Three years ago, I was determined to bring awareness to the complete lack of understanding/concern towards the mentally ill. Three years ago, I watched my mother suffer from Bipolar I disorder for the third time in my life.
I witnessed a psychiatrists P.A. tell my mother that it was her fault after prescribing her with Chatrix to help her stop smoking (this should not be under the scope of a psychiatrist’s office in the first place) which specifically warns against using in conjunction with even less serious mental illnesses, not to mention a history of psychosis.
I witnessed a hospital kick her out, claiming she was better just before her insurance ran out. She was not better.
I witnessed police men completely ignore our questions about what we were to do. I heard that there was nothing to do “unless she is a harm to herself or other,” after burning many of our possessions, wrecking a car, trying to beat my dad, and buying a ticket to Egypt.
I listened to my mother crying, frantic with the belief that there were unknown forces that were going to take me away from her, or her away from me.
I was told by a lawyer who worked for the justice of the peace that we would need to “exaggerate” our claims in order to get my mother the help she needed.
I heard the psychiatrist at the state hospital tell me that my mother was going to be kicked out because she refused to take her meds, even though she was in a state of complete psychosis.

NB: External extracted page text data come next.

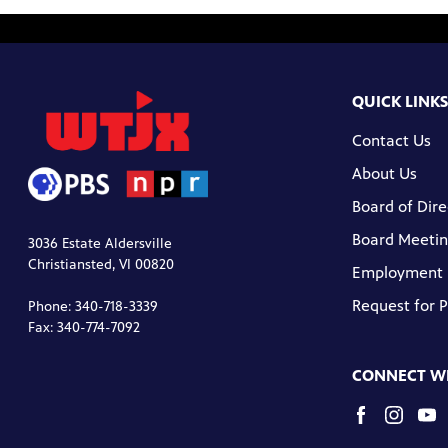
QUICK LINKS
Contact Us
About Us
Board of Dire
Board Meetin
3036 Estate Aldersville
Christiansted, VI 00820
Employment
Request for 
Phone: 340-718-3339
Fax: 340-774-7092
CONNECT WI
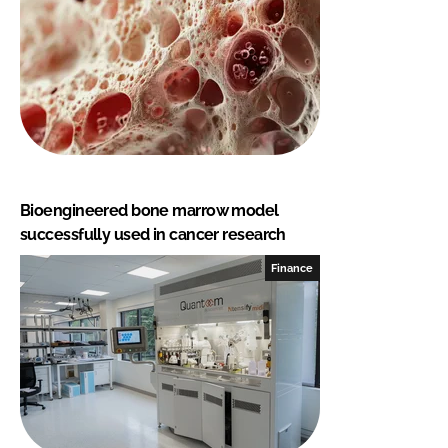
Bioengineered bone marrow model
successfully used in cancer research
Finance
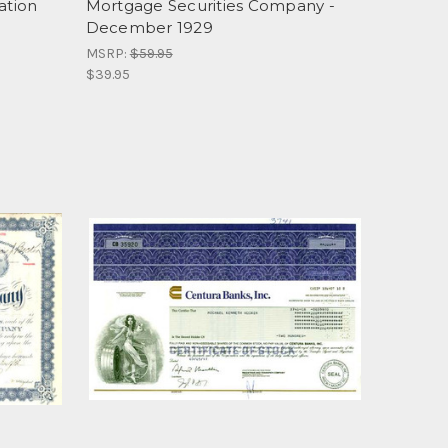
ation
Mortgage Securities Company -
December 1929
MSRP:
$59.95
$39.95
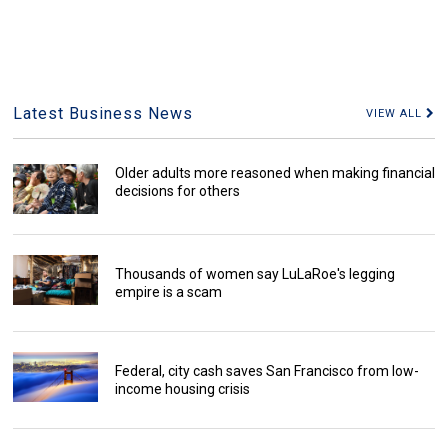
Latest Business News
VIEW ALL
Older adults more reasoned when making financial
decisions for others
Thousands of women say LuLaRoe's legging
empire is a scam
Federal, city cash saves San Francisco from low-
income housing crisis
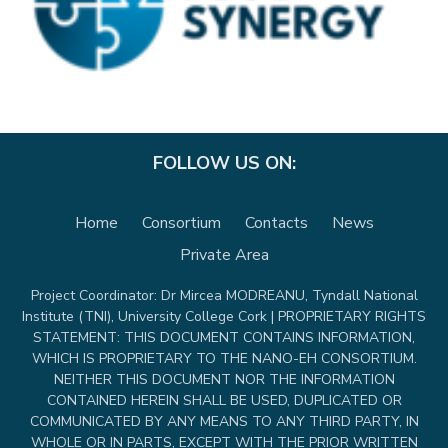
FOLLOW US ON:
Home
Consortium
Contacts
News
Private Area
Project Coordinator: Dr Mircea MODREANU, Tyndall National
Institute (TNI), University College Cork | PROPRIETARY RIGHTS
STATEMENT: THIS DOCUMENT CONTAINS INFORMATION,
WHICH IS PROPRIETARY TO THE NANO-EH CONSORTIUM.
NEITHER THIS DOCUMENT NOR THE INFORMATION
CONTAINED HEREIN SHALL BE USED, DUPLICATED OR
COMMUNICATED BY ANY MEANS TO ANY THIRD PARTY, IN
WHOLE OR IN PARTS, EXCEPT WITH THE PRIOR WRITTEN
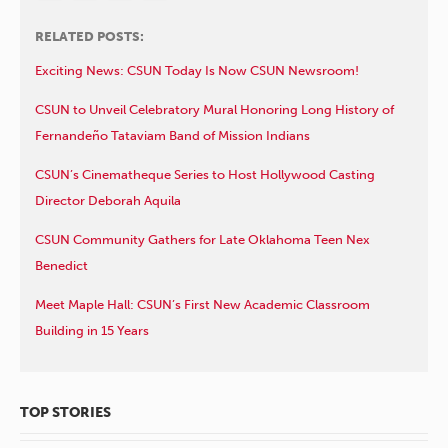
RELATED POSTS:
Exciting News: CSUN Today Is Now CSUN Newsroom!
CSUN to Unveil Celebratory Mural Honoring Long History of
Fernandeño Tataviam Band of Mission Indians
CSUN’s Cinematheque Series to Host Hollywood Casting
Director Deborah Aquila
CSUN Community Gathers for Late Oklahoma Teen Nex
Benedict
Meet Maple Hall: CSUN’s First New Academic Classroom
Building in 15 Years
TOP STORIES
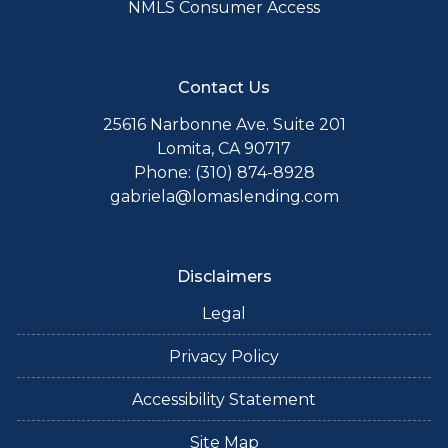
NMLS Consumer Access
Contact Us
25616 Narbonne Ave. Suite 201
Lomita, CA 90717
Phone: (310) 874-8928
gabriela@lomaslending.com
Disclaimers
Legal
Privacy Policy
Accessibility Statement
Site Map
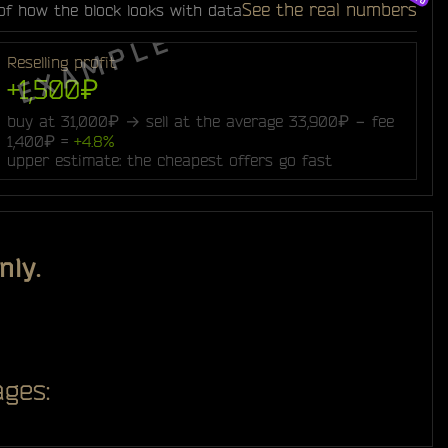
See the real numbers
of how the block looks with data
Reselling profit
+1,500₽
buy at 31,000₽ → sell at the average 33,900₽ − fee
1,400₽ =
+4.8%
upper estimate: the cheapest offers go fast
nly.
ges:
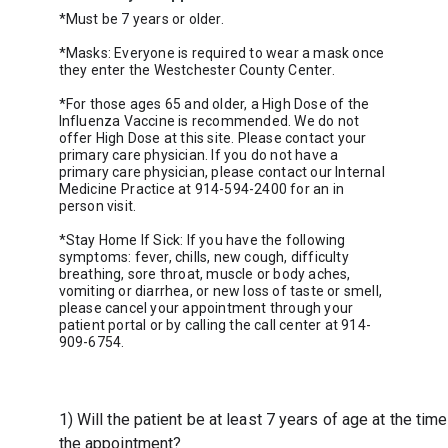
*Must be 7 years or older.
*Masks: Everyone is required to wear a mask once 
they enter the Westchester County Center.
*For those ages 65 and older, a High Dose of the 
Influenza Vaccine is recommended. We do not 
offer High Dose at this site. Please contact your 
primary care physician. If you do not have a 
primary care physician, please contact our Internal 
Medicine
Practice at 914-594-2400 for an in 
*Stay Home If Sick: If you have the following 
symptoms: fever, chills, new cough, difficulty 
breathing, sore throat, muscle or body aches, 
vomiting or diarrhea, or new loss of taste or smell, 
please cancel your appointment through your 
patient portal or by calling the call center at 914-
909-6754.
1) Will the patient be at least 7 years of age at the time
the appointment?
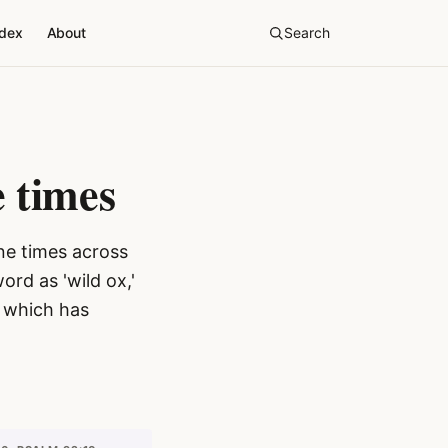
ndex
About
Search
 times
ne times across
rd as 'wild ox,'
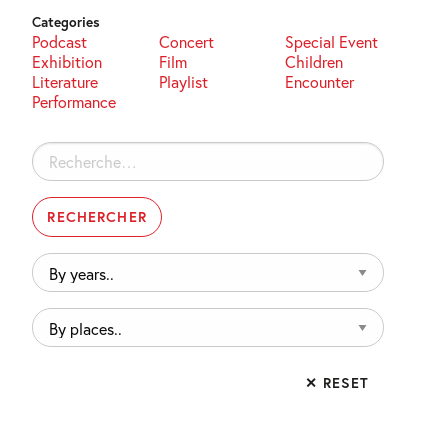
Categories
Podcast
Concert
Special Event
Exhibition
Film
Children
Literature
Playlist
Encounter
Performance
Rechercher :
By
years..
By
places..
✕ RESET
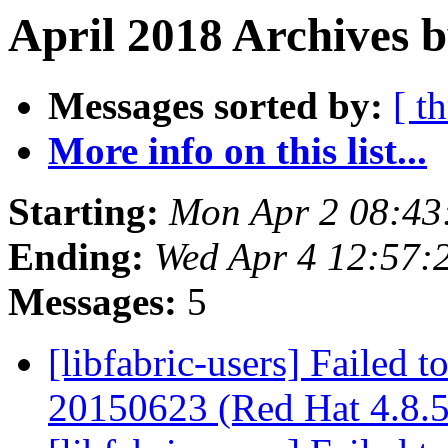
April 2018 Archives b
Messages sorted by:
[ t
More info on this list...
Starting:
Mon Apr 2 08:43
Ending:
Wed Apr 4 12:57:
Messages:
5
[libfabric-users] Failed t
20150623 (Red Hat 4.8.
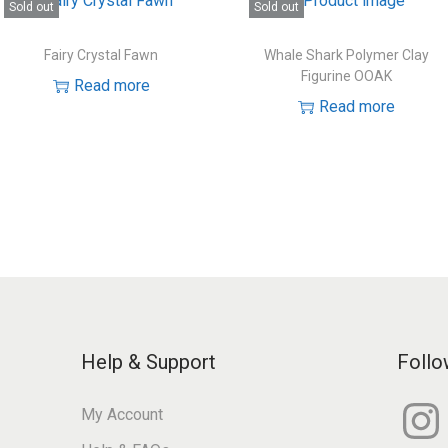
Sold out
Sold out
Fairy Crystal Fawn
Whale Shark Polymer Clay
Figurine OOAK
Read more
Read more
Help & Support
Follo
I
My Account
n
s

I saw a car salesman give my mother a car, knowing that she was mentally ill. I saw her crash that same car into a pole because a voice told her to. I saw the police look away as I begged them to take that as proof of her illness.
I learned that in my city, the only place the mentally ill have to go if they have no families is a salvation army from 8PM-6AM.
I learned that families can turn on those they love. That this is a far more complicated and difficult illness than what most have experienced. It is an illness that offers no peace, no love, only fear and hatred from all who encounter it.
I learned that mental illness is an unspoken illness. Among the closest friends, relationships, and loved ones—there is a fear that borders on hysteria once the topic is mentioned. It is best not to mention it at all.
I learned to ignore the flighty glances and whispers that surrounded me when passing by the society that we used to frequent.
I see my mother now, sink into depression. I see the stigma that is placed not onto the illness, but onto individuals. I see the sympathy people give her, seeing her not as a human being, but as a damaged person, an incomplete person—someone unable to function. Someone unable to be fully human.
I see her face flush with embarrassment every time we see former friends. I’ve seen her confidence be crushed under the whispers and distance that surround her everywhere we go.
What people don’t understand is that she is a strong, and extraordinary person. I would not have the capabilities that I possess towards empathy, knowledge, and peace if it were not for my mother. I am sick of the pity people give my mother, give me, and give my family as if we are permanently tainted. My mother is a talented writer, a fantastic pianist, a published anthropologist, and a mother. She was ill, three times in her life, and now society has discarded her out of fear.
Would I choose for my mother to be mentally ill? No. But I would choose my mother every time, mentally ill or not. What people don’t seem to understand is that the individual is not wiped out with the illness. My mother is still a person. She is not an illness.